- Opening Delimiter -

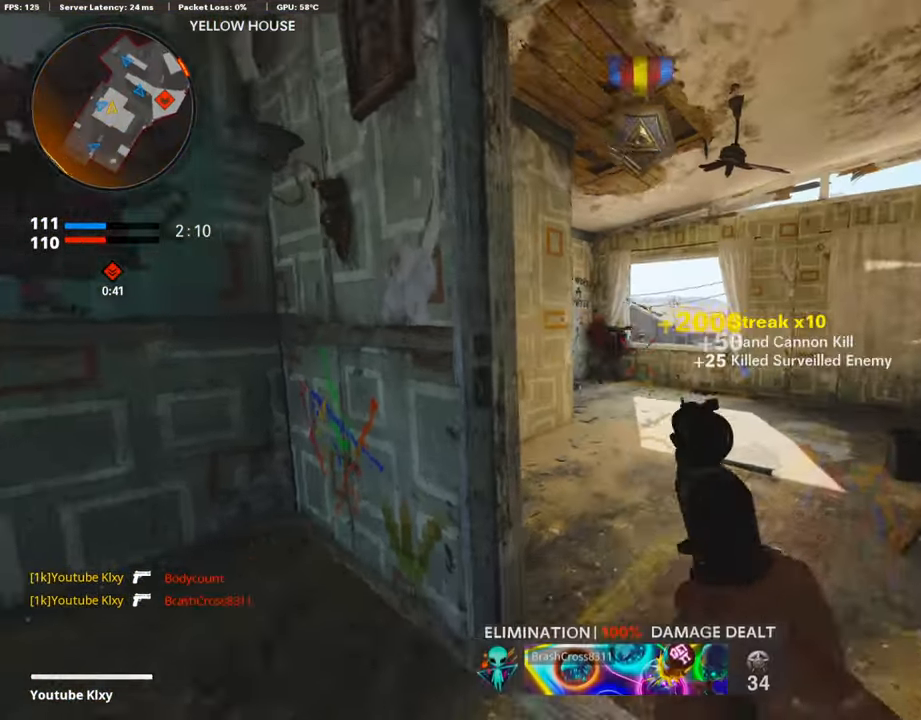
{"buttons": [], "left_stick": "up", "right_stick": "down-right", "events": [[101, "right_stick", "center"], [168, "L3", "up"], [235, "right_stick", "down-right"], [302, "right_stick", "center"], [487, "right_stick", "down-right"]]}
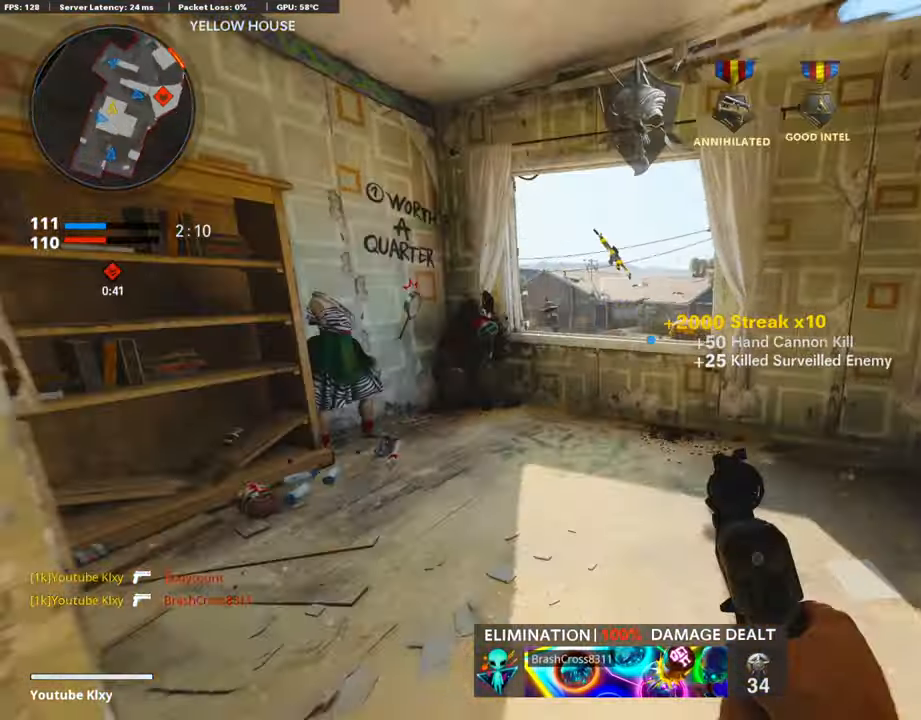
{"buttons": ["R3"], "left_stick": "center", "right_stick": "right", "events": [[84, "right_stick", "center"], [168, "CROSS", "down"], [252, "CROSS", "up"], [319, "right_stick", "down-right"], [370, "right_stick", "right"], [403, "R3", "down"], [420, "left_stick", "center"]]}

- Closing Delimiter -
- Opening Delimiter -

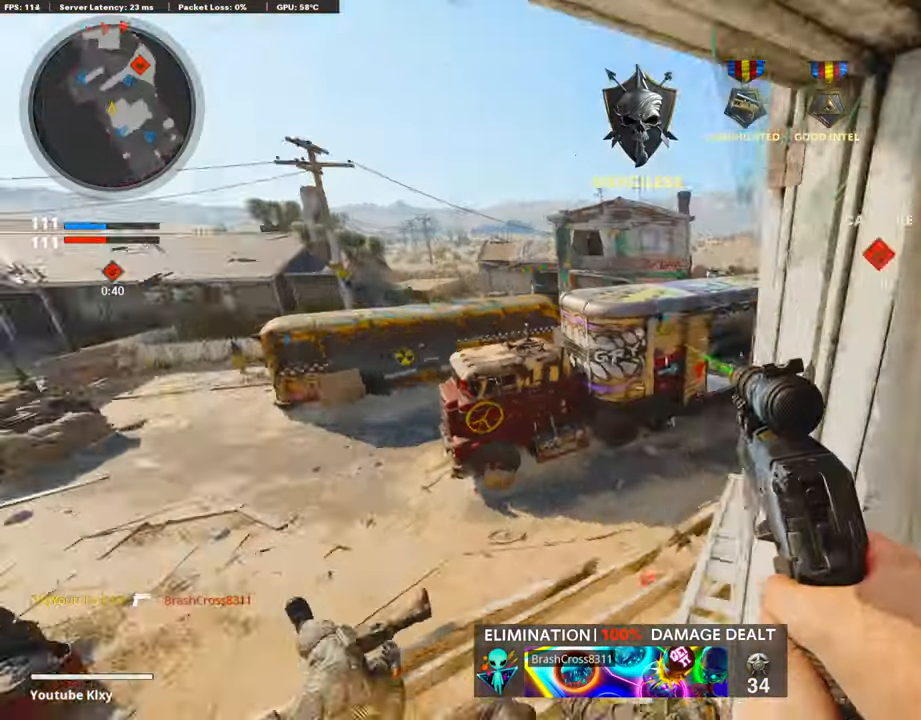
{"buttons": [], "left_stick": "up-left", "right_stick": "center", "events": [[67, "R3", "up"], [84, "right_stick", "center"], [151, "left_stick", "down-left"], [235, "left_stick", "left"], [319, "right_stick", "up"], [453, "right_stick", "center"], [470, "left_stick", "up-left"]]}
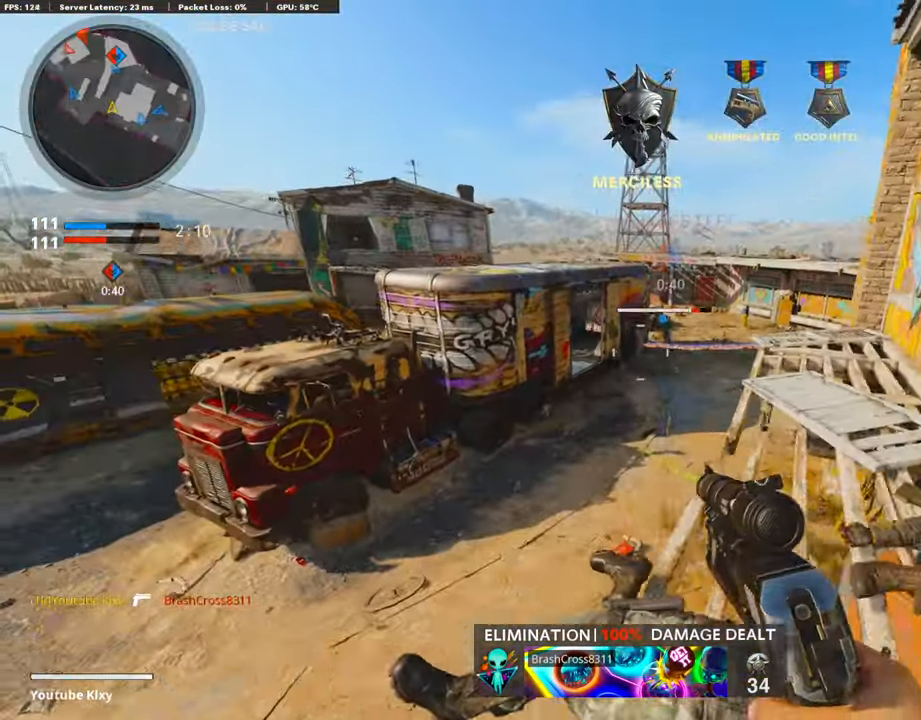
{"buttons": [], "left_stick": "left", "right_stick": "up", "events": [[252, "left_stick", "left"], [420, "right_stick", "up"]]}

- Closing Delimiter -

▶ [WHAT NEEDS TO BE DONE]
Check each line of the listing for "center", and copy the ones that hold it.

▶ [OUTPUT FOR THIS TASK]
{"buttons": [], "left_stick": "up", "right_stick": "down-right", "events": [[101, "right_stick", "center"], [168, "L3", "up"], [235, "right_stick", "down-right"], [302, "right_stick", "center"], [487, "right_stick", "down-right"]]}
{"buttons": ["R3"], "left_stick": "center", "right_stick": "right", "events": [[84, "right_stick", "center"], [168, "CROSS", "down"], [252, "CROSS", "up"], [319, "right_stick", "down-right"], [370, "right_stick", "right"], [403, "R3", "down"], [420, "left_stick", "center"]]}
{"buttons": [], "left_stick": "up-left", "right_stick": "center", "events": [[67, "R3", "up"], [84, "right_stick", "center"], [151, "left_stick", "down-left"], [235, "left_stick", "left"], [319, "right_stick", "up"], [453, "right_stick", "center"], [470, "left_stick", "up-left"]]}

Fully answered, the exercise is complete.